Çağımızın putları kavramlar konulu yazımın girizgâhı şöyleydi;
“Tarihin karanlıklarına gömülesi hezeyanların tekerrürüdür çağımızın illeti!
Yaşanılanı ve yaşanılacağı, olanı ve olacağı belirlemek, kurgulamak, yönlendirmek… Acımasızlığın kıskacında, bütün değerlerin katledildiği, ne pahasına olursa olsun gücü elde tutmanın hırs ekseni. İslam öncesi; tefecilerin gücü elinde tutmak için icadıdır putlar. Kendileri o putlar sayesinde, hep güçlü, hep zengin olmuş, hep yönetmişlerdir.
Diğerleri de o putlara taparlarsa, ayakta kalabilecekler, günlük hoşluklar bulabilecekler, belki zengin bile olabileceklerdir. Ve şimdi…
Çağımızda yine putlar lâzımdır. Gücü elinden kaçırmak istemeyenlere, yönetmek isteyenlere!..
Helvadan olmayacaktır bu kez putlar; ne de olsa yüzyıllar geçmiştir üzerinden. Bu kez Kavramlar putlarıdır artık çağımızın!.. Çünkü kavramların asıl manâda ifade ettiği ulviyet ve elzemlik; karşı konulmaz, yokluğunda yaşanılamaz duygusunun maskelemesiyle; içleri boşaltılacak perde arkası haince emellerin sahneleneceği, gayrimeşru hareketleri meşru kılacak, tılsımlı putlar olacaklardır…”
Dünya yeniden şekillendirilirken dillerden düşürülmeyen demokrasi, insan hakları, özgürlük, küreselleşme gibi kavramları ele almıştım.
*
Bugün ülkemde yeni putlar icat edilmesinde, aklın alamayacağı bir başka eşik aşıldı.
Cahiliye dönemine son verip, putları yıkan yüce dinimiz İslam’ın değerlerinin içi boşaltılıp, sadece şekil ve söylemde öne çıkarılarak putlaştırılan odaklar üzerinden gündem belirlenip şekil verilir, sonuç alınır oldu.
– Zina dindarlıkta tarz olduğunda muta nikâhı imdatlarına yetişmiştir.
– Çalıp çırpmada yüzde bilmem kaça kadar yetim hakkı meşru fetvası gecikmemiştir…
– Yandaşa peşkeşte, mazlumu ezmekte sığınılan liman ama o dindar kisvesi olmuştur.
– Her yaptığı, attığı her adım ile tüm insani değerleri hiçe sayan birini “ak” kılmak üzere Peygamber tanımlamaları dalkavuklarınca yarışırcasına tekrar edilmiş, yetmemiş; “Allah’ın vasıfları var” ifadesinden çekinilmemiştir.
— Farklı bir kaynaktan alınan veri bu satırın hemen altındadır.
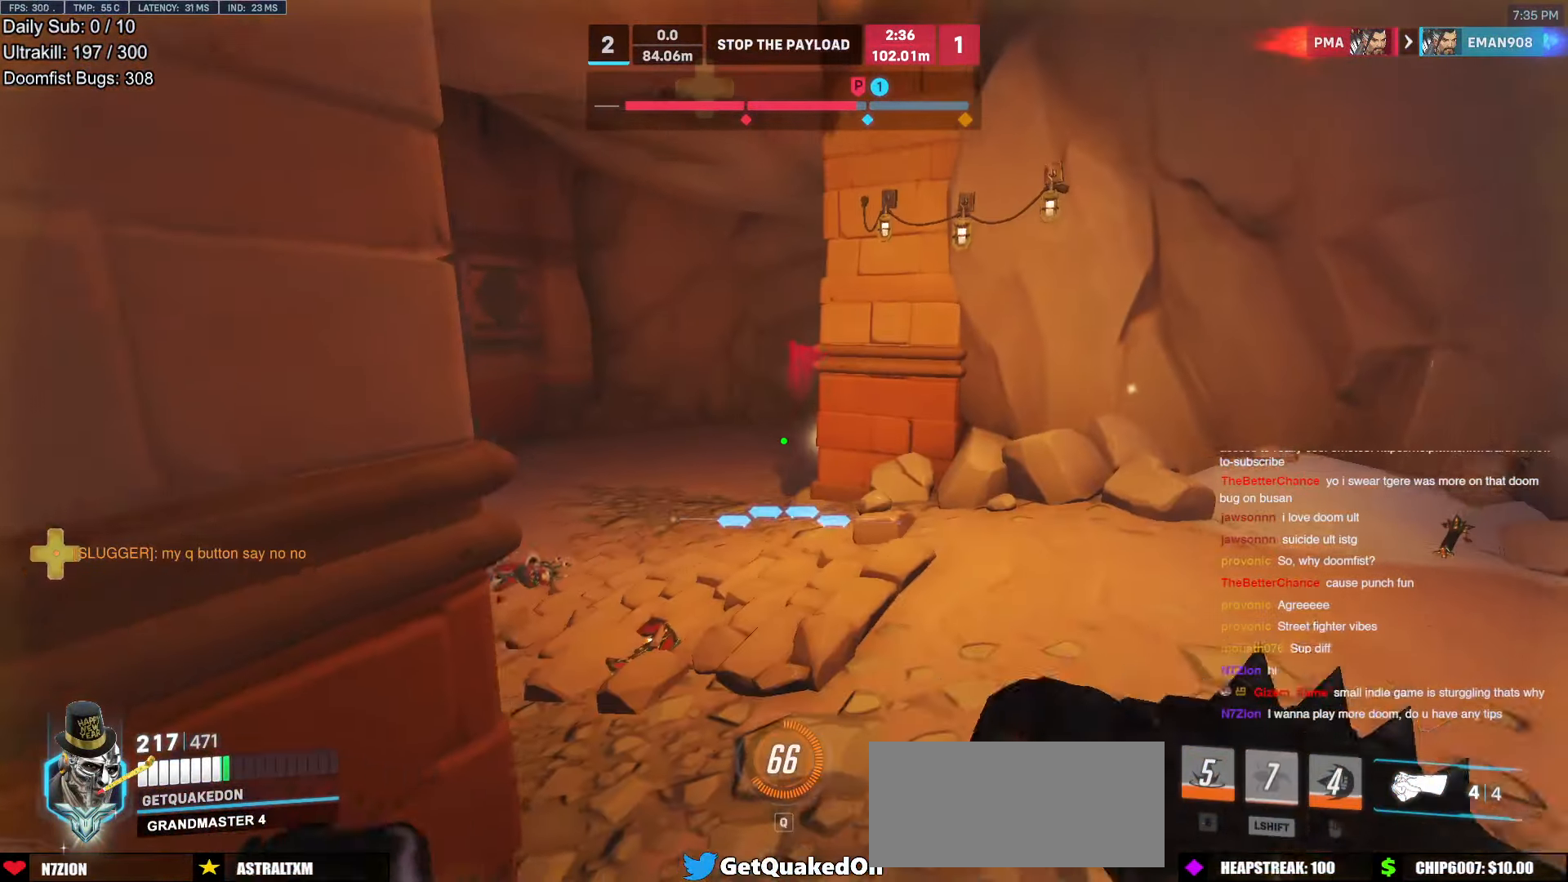
{"keys": ["a", "w"], "mouse": [], "events": [[16, "mouse_left", "down"], [16, "space", "up"], [167, "mouse_left", "up"], [218, "s", "up"], [402, "w", "down"]]}
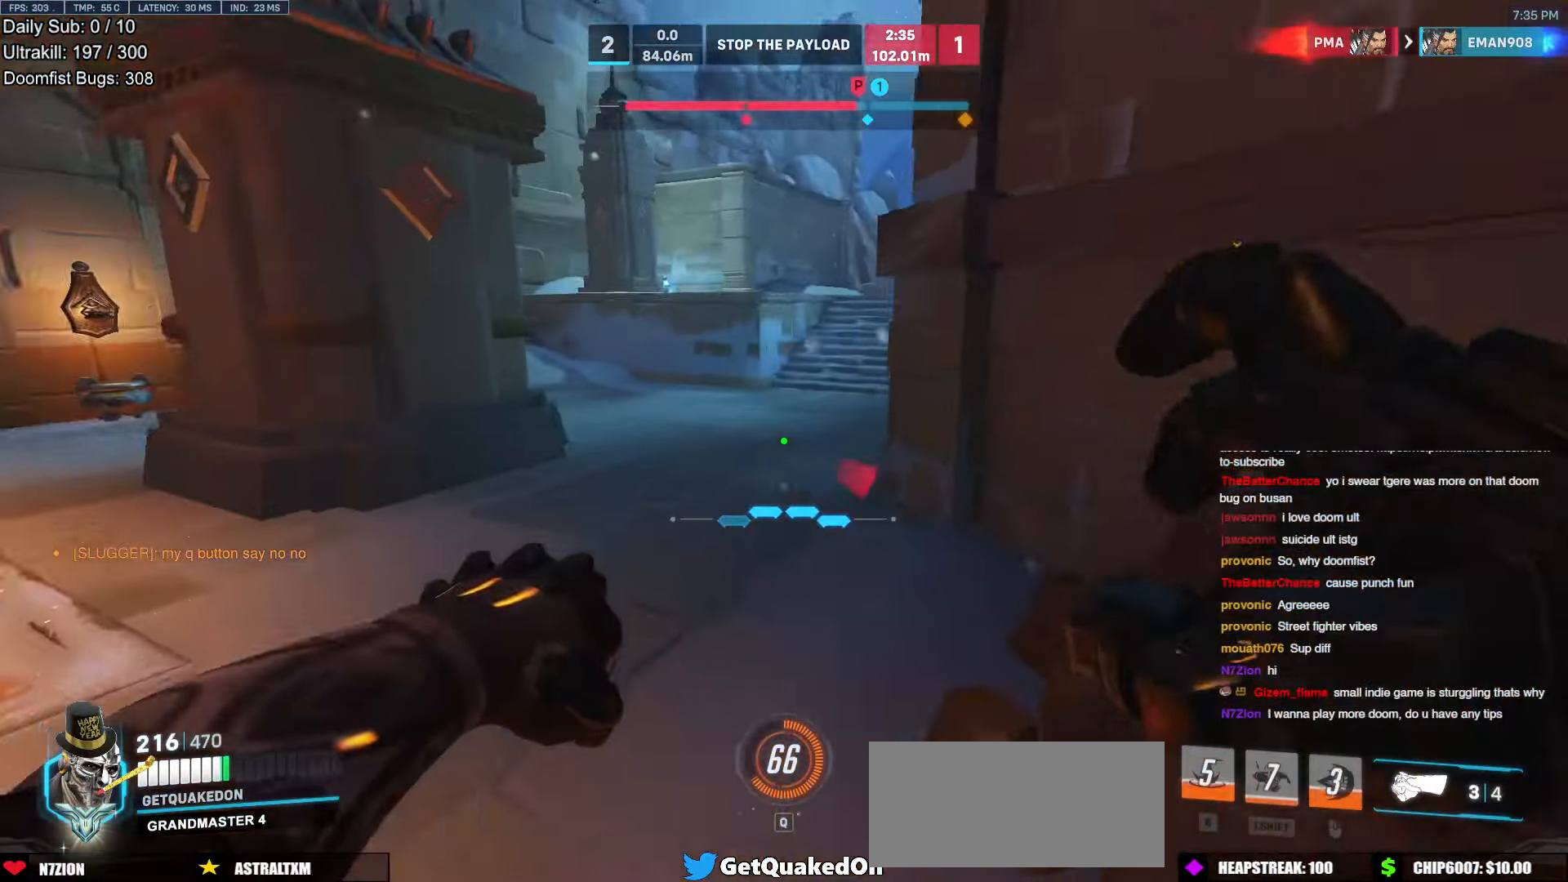
{"keys": ["a"], "mouse": [], "events": [[17, "a", "up"], [252, "space", "down"], [386, "a", "down"], [386, "space", "up"], [386, "w", "up"]]}
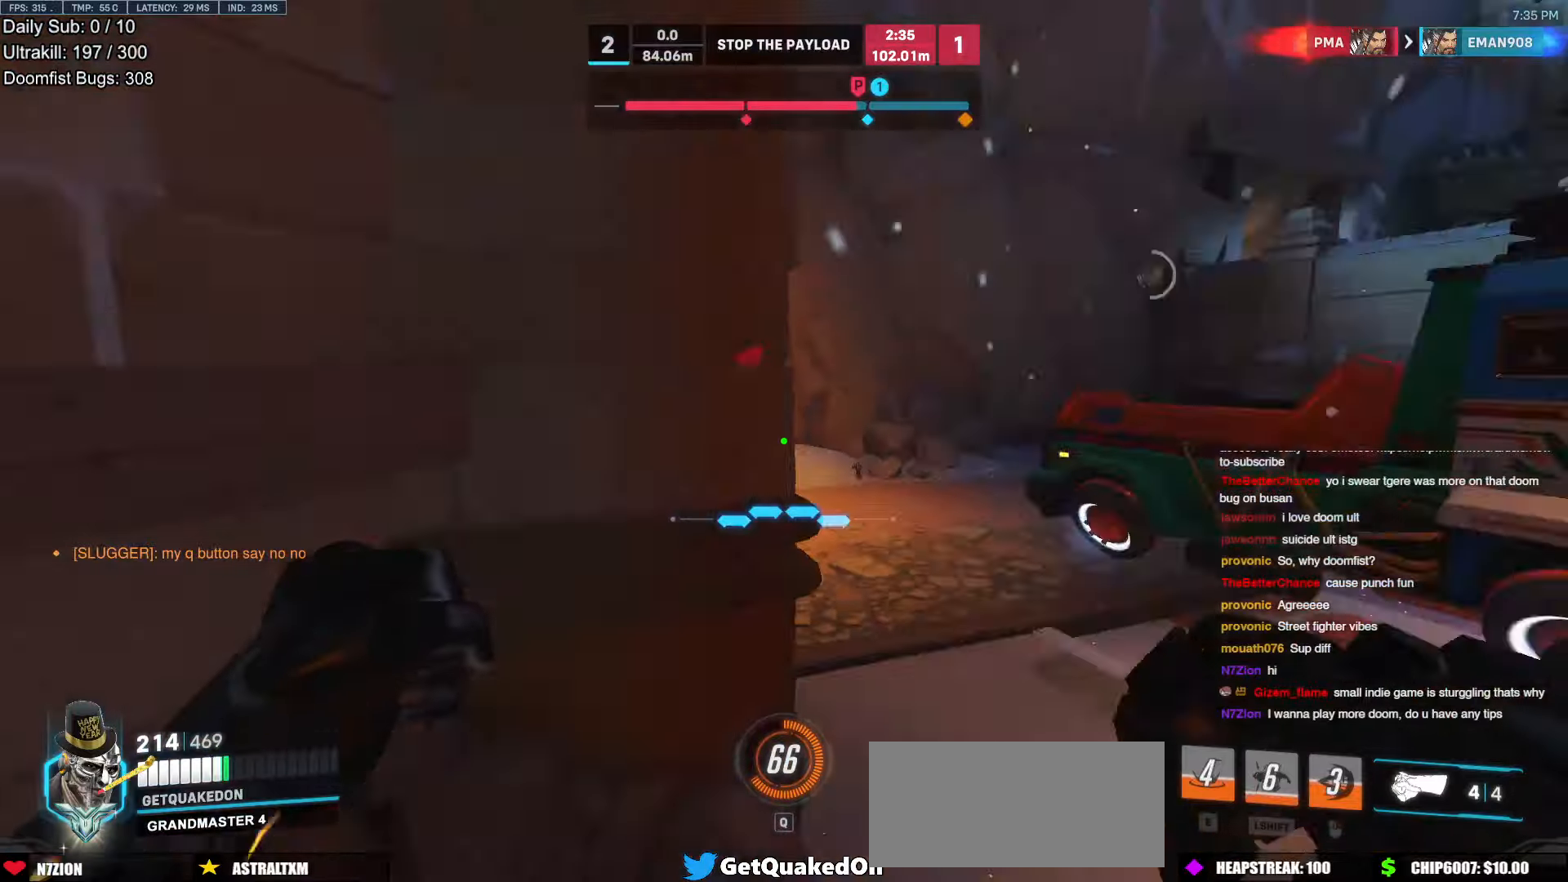
{"keys": ["d", "w"], "mouse": [], "events": [[33, "s", "down"], [67, "a", "up"], [67, "d", "down"], [167, "s", "up"], [402, "w", "down"]]}
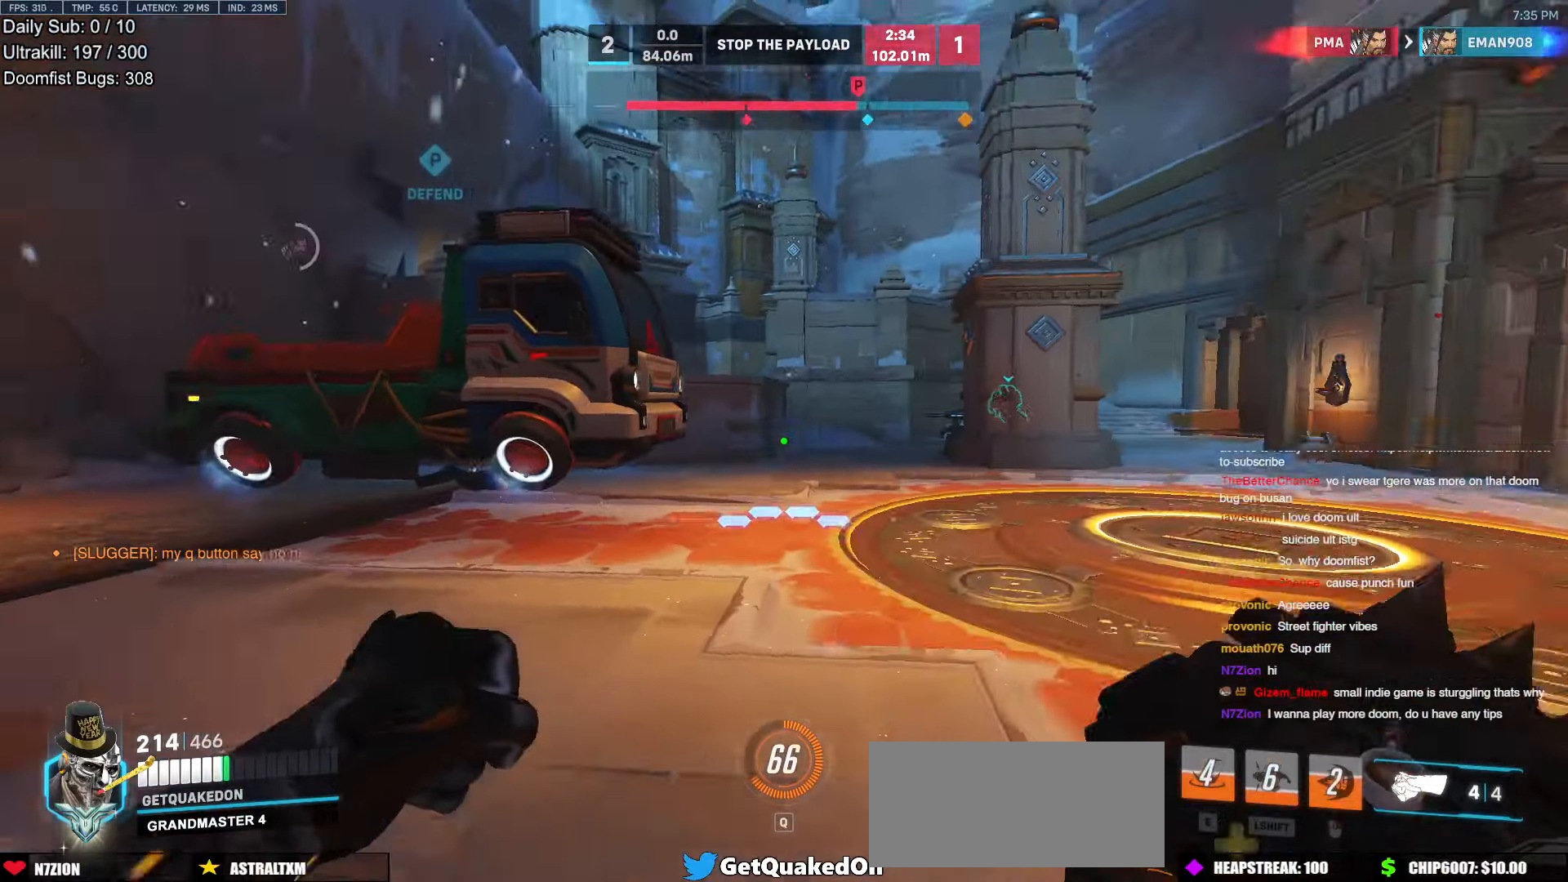
{"keys": ["w"], "mouse": [], "events": [[185, "d", "up"]]}
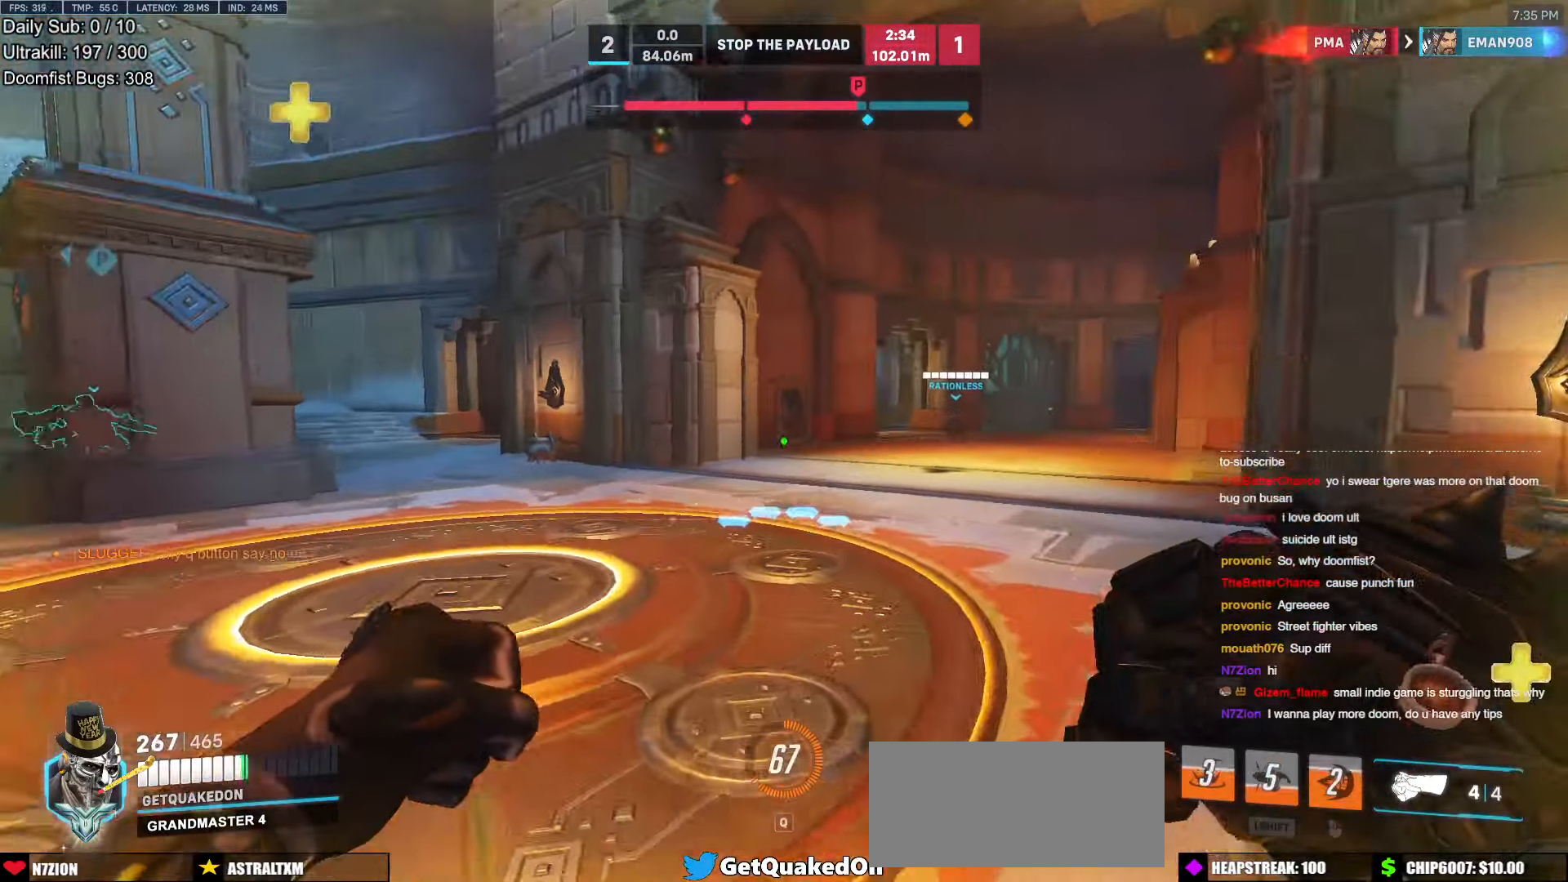
{"keys": ["a"], "mouse": [], "events": [[235, "d", "down"], [286, "w", "up"], [420, "a", "down"], [420, "d", "up"]]}
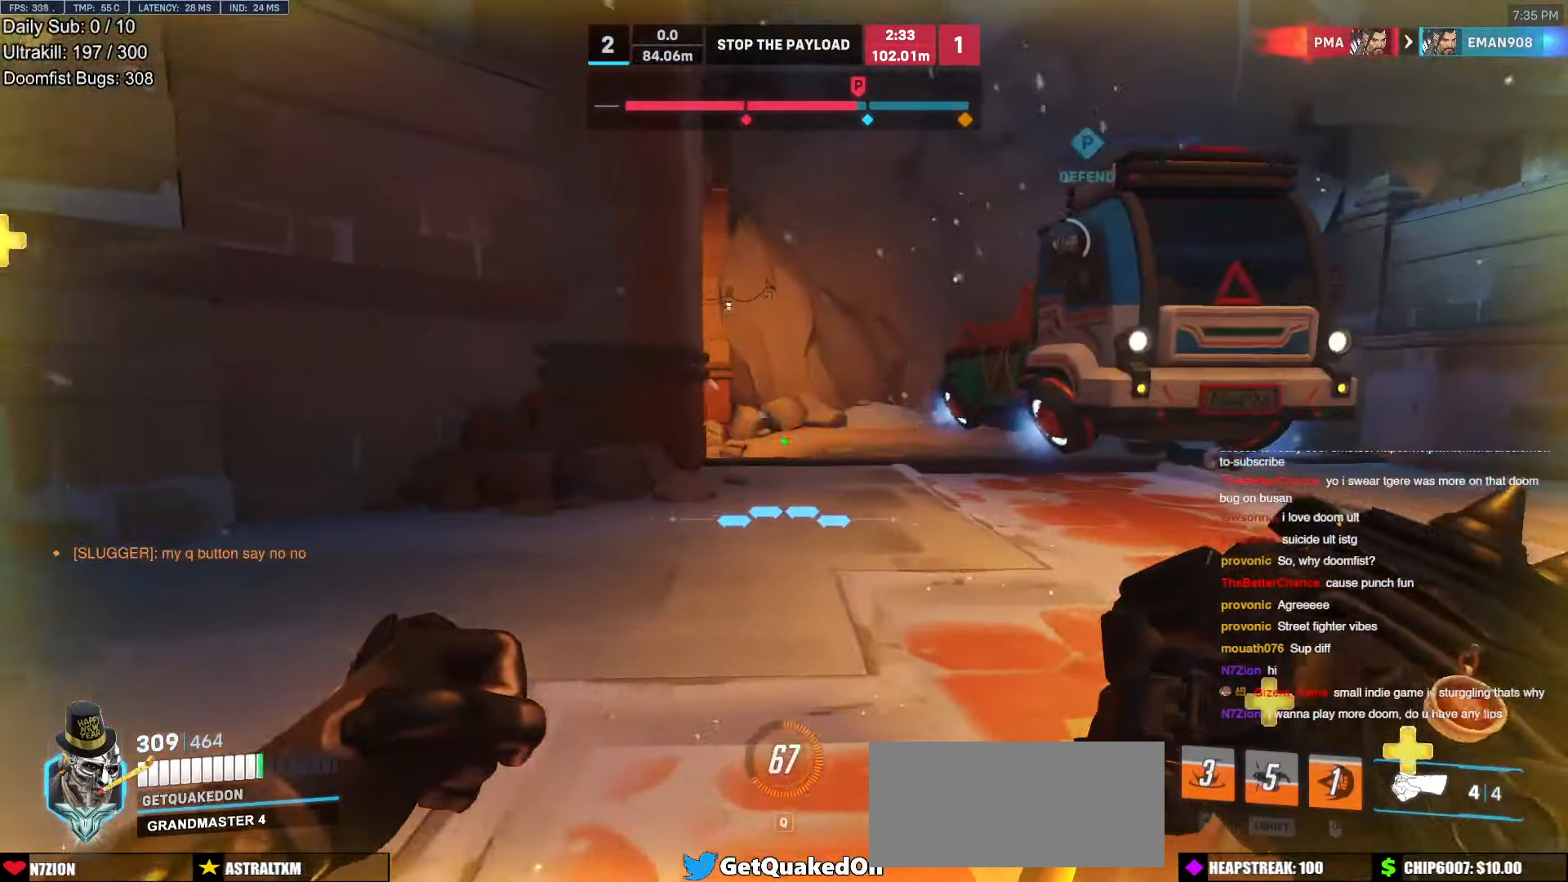
{"keys": ["d"], "mouse": [], "events": [[17, "s", "down"], [151, "d", "down"], [201, "a", "up"], [201, "s", "up"]]}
– Yüzlerce canın toprak altına bilerek gönderildiği facialarda, o katliamın sorumlularından olan zatın iki gün üst üste giydiği gömlekten insanlık hikâyeleri çıkarılabilmiştir.
– Başını örtüp, televizyonlarda din adına ahkâm kesem hatun kişi, asrın hırsızlığı konusunda; “çalmışsa bile dini yolda kullanacaklardı” diyecek kadar haramı helal kılma hezeyanına düşebilmiştir.
– Yayınlanan telefon görüşmelerinden anlaşılacağı üzere, yapılan tüm kirli pazarlıklar, tüm iğrençlikler, “Selamünaleyküm” ile başlamış, “Allah razı olsun” ile bitirilebilmiştir.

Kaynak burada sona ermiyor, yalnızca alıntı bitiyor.